Funny times we’re living through, aren’t they. With no work on Friday and no reason to be up especially early, I could stay up for as long as I wanted on Thursday night. As soon as the exit poll was announced, predicting the most unexpected of election outcomes – a hung parliament – I was too excited to contemplate sleep for any time in the near future. Along with I expect half the country, I watched the drama unfold as the bubble of Tory arrogance was slowly burst. By Friday morning it felt like the raging injustice of the past year was gone. Against all odds, the British public had said “no” to the complacent Tories’ program for years more of austerity, and a non-committal “maybe” to Labour’s vision for hope. It’s looking like we won’t get the horrendous “hard” Brexit the prospect of which the right so relished up until Friday. The clouds had begun to clear; I could feel some restored faith in our electoral process.
An outright Labour win would have been better, but this is the British public we’re talking about. We are not known for our eagerness to embrace radical change. I will take the result that we got. How P is taking it, I might never know. There have been no emails, no texts since Thursday. I couldn’t resist briefly logging into facebook on Friday to see if he’d posted anything; nothing. Like all Tories this weekend I suppose he’s upset, but determined to hang onto the notion that they still govern, despite all the evidence suggesting why they can’t. Even now we are hearing in the news from senior Conservatives who believe this isn’t the end of the road, surely now we must all get behind our government because they happened to win the most seats in parliament. The denial is strong. There is no taking into account the idea that perception is more important than the number of MPs you have.
With no communication in three days, I can assume P is annoyed with me.
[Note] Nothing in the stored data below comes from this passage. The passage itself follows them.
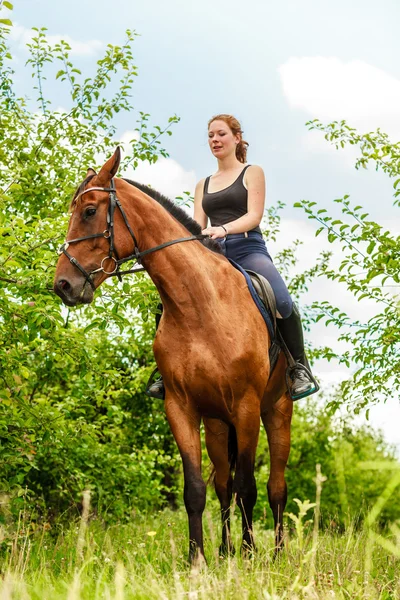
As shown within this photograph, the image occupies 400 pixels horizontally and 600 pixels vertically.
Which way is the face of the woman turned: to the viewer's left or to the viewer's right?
to the viewer's left

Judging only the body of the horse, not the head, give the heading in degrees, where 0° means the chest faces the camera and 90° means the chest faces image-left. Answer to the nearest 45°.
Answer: approximately 0°
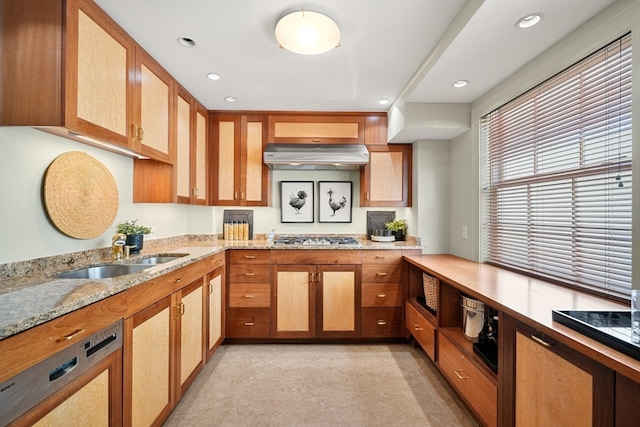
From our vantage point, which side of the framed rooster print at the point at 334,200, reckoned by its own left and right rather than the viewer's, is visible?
front

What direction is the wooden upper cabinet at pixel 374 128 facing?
toward the camera

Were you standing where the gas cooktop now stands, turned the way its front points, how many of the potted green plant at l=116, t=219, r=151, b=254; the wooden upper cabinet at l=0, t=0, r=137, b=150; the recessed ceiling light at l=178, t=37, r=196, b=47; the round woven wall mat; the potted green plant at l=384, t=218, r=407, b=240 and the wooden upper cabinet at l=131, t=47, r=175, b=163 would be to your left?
1

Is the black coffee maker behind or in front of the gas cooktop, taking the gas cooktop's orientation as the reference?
in front

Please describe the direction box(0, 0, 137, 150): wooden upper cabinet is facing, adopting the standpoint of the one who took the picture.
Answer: facing the viewer and to the right of the viewer

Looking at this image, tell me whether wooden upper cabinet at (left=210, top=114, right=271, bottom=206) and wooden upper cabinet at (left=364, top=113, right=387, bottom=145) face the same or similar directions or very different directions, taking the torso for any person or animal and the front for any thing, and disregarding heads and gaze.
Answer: same or similar directions

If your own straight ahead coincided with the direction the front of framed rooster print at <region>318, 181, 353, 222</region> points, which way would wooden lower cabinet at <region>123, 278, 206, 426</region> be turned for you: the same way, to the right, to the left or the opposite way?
to the left

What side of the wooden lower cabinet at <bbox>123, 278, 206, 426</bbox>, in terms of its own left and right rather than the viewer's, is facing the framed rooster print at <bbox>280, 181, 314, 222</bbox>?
left

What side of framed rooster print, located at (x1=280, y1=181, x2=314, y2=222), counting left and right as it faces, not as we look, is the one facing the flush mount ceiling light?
front

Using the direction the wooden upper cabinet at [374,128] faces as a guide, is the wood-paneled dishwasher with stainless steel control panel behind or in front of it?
in front

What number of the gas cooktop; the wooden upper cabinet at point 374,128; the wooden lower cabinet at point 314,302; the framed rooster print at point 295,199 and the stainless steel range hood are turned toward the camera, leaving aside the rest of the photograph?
5

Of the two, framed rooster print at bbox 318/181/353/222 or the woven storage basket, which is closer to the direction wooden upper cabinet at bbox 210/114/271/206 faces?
the woven storage basket

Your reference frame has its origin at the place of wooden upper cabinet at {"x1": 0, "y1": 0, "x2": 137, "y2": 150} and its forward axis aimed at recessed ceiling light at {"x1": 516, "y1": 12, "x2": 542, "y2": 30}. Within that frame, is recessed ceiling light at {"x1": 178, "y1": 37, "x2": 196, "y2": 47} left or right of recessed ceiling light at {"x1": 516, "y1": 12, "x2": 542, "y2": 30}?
left
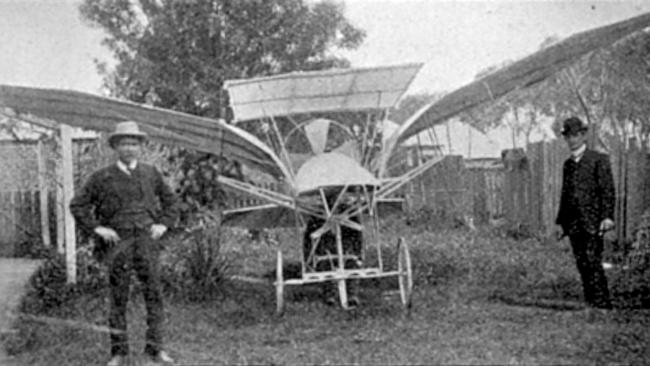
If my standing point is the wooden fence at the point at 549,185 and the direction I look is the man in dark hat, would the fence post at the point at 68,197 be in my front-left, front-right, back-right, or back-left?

I don’t know whether to feel guilty about the way I’ve left things with him. I don’t feel anything at the moment, apart from perhaps some relief. Politics may have been the big issue that came between us in the end, but it was undeniably about far more than that. The inauthentic, head-in-the-sand, “I’m always right even when I’m wrong” attitude, which makes him fit so well with the Tories, probably did for him a long time ago. The only reasons I can think of for feeling bad about telling him the truth are:
- I did it by email
- Society says we’re supposed to respect view points that differ to ours
These are society rules: they are not beliefs that I genuinely hold in my core. Therefore I don’t feel guilty, yet.
The election was all anyone could talk about in counselling class yesterday. It was nice to spend a day with people who all agreed with me; it’s been so long since I experienced common values with anyone in my personal life. I’ve been invited to interview for the diploma course in three weeks’ time, along with many of my classmates. The interview will be the same arduous series of tasks that we had in December for the certificate course. I’m not looking forward to it, but at least I’ll be prepared for it this time. It will be good to see people there that I’ve come to know and like as well.
I’ve excelled at the social side of things in AA meetings this weekend. The good feeling from the election has carried through to the extra effort I’ve been able to make with people I don’t always see. I’ve said it a lot in the last two years, but it still feels wonderful to be doing this well in AA again after the break I had, and I can’t take it for granted. As I approach my tenth sober anniversary I seem to have discovered a mature approach to meetings that actually serves me. As well as fellowship I’m only too happy to do service where I can, an attitude I could scarcely fathom five years ago. I have the two home groups now that anchor me in the week, two meetings where I generally feel secure in my seat. A third would always be nice; the search for the third continues.